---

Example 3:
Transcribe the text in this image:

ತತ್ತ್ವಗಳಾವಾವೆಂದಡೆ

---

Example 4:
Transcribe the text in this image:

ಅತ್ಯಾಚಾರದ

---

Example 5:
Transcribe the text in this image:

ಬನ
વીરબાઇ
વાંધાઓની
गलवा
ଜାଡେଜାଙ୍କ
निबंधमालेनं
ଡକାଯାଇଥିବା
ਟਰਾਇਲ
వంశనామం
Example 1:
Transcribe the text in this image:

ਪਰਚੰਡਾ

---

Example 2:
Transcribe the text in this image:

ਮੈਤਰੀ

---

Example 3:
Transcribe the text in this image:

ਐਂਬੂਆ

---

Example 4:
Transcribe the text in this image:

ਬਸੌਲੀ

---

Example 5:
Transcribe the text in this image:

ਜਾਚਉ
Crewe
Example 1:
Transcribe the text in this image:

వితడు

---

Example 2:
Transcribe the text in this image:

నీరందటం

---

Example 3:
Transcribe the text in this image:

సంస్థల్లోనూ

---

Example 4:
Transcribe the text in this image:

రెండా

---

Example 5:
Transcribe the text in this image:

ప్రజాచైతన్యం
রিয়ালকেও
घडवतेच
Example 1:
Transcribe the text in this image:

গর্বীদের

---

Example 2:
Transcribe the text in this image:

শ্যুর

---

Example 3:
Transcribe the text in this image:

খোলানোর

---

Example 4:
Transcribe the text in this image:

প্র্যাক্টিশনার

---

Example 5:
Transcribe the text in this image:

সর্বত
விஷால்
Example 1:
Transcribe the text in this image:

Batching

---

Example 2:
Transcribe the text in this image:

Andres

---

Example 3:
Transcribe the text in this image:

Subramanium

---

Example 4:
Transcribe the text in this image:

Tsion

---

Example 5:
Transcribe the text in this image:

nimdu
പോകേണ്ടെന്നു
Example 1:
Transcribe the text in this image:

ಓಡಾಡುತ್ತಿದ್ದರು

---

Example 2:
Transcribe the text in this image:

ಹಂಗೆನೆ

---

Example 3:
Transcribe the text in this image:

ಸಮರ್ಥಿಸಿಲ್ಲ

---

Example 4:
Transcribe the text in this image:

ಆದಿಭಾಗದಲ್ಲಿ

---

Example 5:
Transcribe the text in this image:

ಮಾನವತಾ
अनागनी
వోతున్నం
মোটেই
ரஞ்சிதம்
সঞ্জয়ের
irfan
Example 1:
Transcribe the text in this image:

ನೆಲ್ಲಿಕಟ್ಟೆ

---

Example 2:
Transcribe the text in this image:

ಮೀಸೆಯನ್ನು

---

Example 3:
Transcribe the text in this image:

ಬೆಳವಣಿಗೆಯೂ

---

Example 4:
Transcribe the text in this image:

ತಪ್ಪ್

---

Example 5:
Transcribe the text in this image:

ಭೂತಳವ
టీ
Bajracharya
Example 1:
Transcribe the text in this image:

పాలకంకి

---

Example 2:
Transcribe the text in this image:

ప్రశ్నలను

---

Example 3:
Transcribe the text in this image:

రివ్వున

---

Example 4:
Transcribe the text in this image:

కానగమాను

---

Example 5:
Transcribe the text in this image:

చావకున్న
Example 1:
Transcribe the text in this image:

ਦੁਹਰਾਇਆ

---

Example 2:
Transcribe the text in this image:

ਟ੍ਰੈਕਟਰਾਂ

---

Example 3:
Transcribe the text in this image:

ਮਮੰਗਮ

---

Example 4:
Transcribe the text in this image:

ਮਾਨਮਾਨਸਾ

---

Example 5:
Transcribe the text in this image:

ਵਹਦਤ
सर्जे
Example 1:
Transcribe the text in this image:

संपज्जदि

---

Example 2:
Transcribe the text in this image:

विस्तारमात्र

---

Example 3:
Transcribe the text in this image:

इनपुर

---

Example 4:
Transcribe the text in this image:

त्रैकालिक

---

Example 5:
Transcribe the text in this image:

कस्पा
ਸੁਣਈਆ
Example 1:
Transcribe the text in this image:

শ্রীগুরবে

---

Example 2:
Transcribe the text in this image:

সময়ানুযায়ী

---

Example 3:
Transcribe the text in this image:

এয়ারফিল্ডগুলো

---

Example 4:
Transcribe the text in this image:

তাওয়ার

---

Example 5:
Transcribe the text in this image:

What you are asked to do
Return the data in its entirety, exactly as given.

Answer to the exercise
---

Example 3:
Transcribe the text in this image:

ತತ್ತ್ವಗಳಾವಾವೆಂದಡೆ

---

Example 4:
Transcribe the text in this image:

ಅತ್ಯಾಚಾರದ

---

Example 5:
Transcribe the text in this image:

ಬನ
વીરબાઇ
વાંધાઓની
गलवा
ଜାଡେଜାଙ୍କ
निबंधमालेनं
ଡକାଯାଇଥିବା
ਟਰਾਇਲ
వంశనామం
Example 1:
Transcribe the text in this image:

ਪਰਚੰਡਾ

---

Example 2:
Transcribe the text in this image:

ਮੈਤਰੀ

---

Example 3:
Transcribe the text in this image:

ਐਂਬੂਆ

---

Example 4:
Transcribe the text in this image:

ਬਸੌਲੀ

---

Example 5:
Transcribe the text in this image:

ਜਾਚਉ
Crewe
Example 1:
Transcribe the text in this image:

వితడు

---

Example 2:
Transcribe the text in this image:

నీరందటం

---

Example 3:
Transcribe the text in this image:

సంస్థల్లోనూ

---

Example 4:
Transcribe the text in this image:

రెండా

---

Example 5:
Transcribe the text in this image:

ప్రజాచైతన్యం
রিয়ালকেও
घडवतेच
Example 1:
Transcribe the text in this image:

গর্বীদের

---

Example 2:
Transcribe the text in this image:

শ্যুর

---

Example 3:
Transcribe the text in this image:

খোলানোর

---

Example 4:
Transcribe the text in this image:

প্র্যাক্টিশনার

---

Example 5:
Transcribe the text in this image:

সর্বত
விஷால்
Example 1:
Transcribe the text in this image:

Batching

---

Example 2:
Transcribe the text in this image:

Andres

---

Example 3:
Transcribe the text in this image:

Subramanium

---

Example 4:
Transcribe the text in this image:

Tsion

---

Example 5:
Transcribe the text in this image:

nimdu
പോകേണ്ടെന്നു
Example 1:
Transcribe the text in this image:

ಓಡಾಡುತ್ತಿದ್ದರು

---

Example 2:
Transcribe the text in this image:

ಹಂಗೆನೆ

---

Example 3:
Transcribe the text in this image:

ಸಮರ್ಥಿಸಿಲ್ಲ

---

Example 4:
Transcribe the text in this image:

ಆದಿಭಾಗದಲ್ಲಿ

---

Example 5:
Transcribe the text in this image:

ಮಾನವತಾ
अनागनी
వోతున్నం
মোটেই
ரஞ்சிதம்
সঞ্জয়ের
irfan
Example 1:
Transcribe the text in this image:

ನೆಲ್ಲಿಕಟ್ಟೆ

---

Example 2:
Transcribe the text in this image:

ಮೀಸೆಯನ್ನು

---

Example 3:
Transcribe the text in this image:

ಬೆಳವಣಿಗೆಯೂ

---

Example 4:
Transcribe the text in this image:

ತಪ್ಪ್

---

Example 5:
Transcribe the text in this image:

ಭೂತಳವ
టీ
Bajracharya
Example 1:
Transcribe the text in this image:

పాలకంకి

---

Example 2:
Transcribe the text in this image:

ప్రశ్నలను

---

Example 3:
Transcribe the text in this image:

రివ్వున

---

Example 4:
Transcribe the text in this image:

కానగమాను

---

Example 5:
Transcribe the text in this image:

చావకున్న
Example 1:
Transcribe the text in this image:

ਦੁਹਰਾਇਆ

---

Example 2:
Transcribe the text in this image:

ਟ੍ਰੈਕਟਰਾਂ

---

Example 3:
Transcribe the text in this image:

ਮਮੰਗਮ

---

Example 4:
Transcribe the text in this image:

ਮਾਨਮਾਨਸਾ

---

Example 5:
Transcribe the text in this image:

ਵਹਦਤ
सर्जे
Example 1:
Transcribe the text in this image:

संपज्जदि

---

Example 2:
Transcribe the text in this image:

विस्तारमात्र

---

Example 3:
Transcribe the text in this image:

इनपुर

---

Example 4:
Transcribe the text in this image:

त्रैकालिक

---

Example 5:
Transcribe the text in this image:

कस्पा
ਸੁਣਈਆ
Example 1:
Transcribe the text in this image:

শ্রীগুরবে

---

Example 2:
Transcribe the text in this image:

সময়ানুযায়ী

---

Example 3:
Transcribe the text in this image:

এয়ারফিল্ডগুলো

---

Example 4:
Transcribe the text in this image:

তাওয়ার

---

Example 5:
Transcribe the text in this image:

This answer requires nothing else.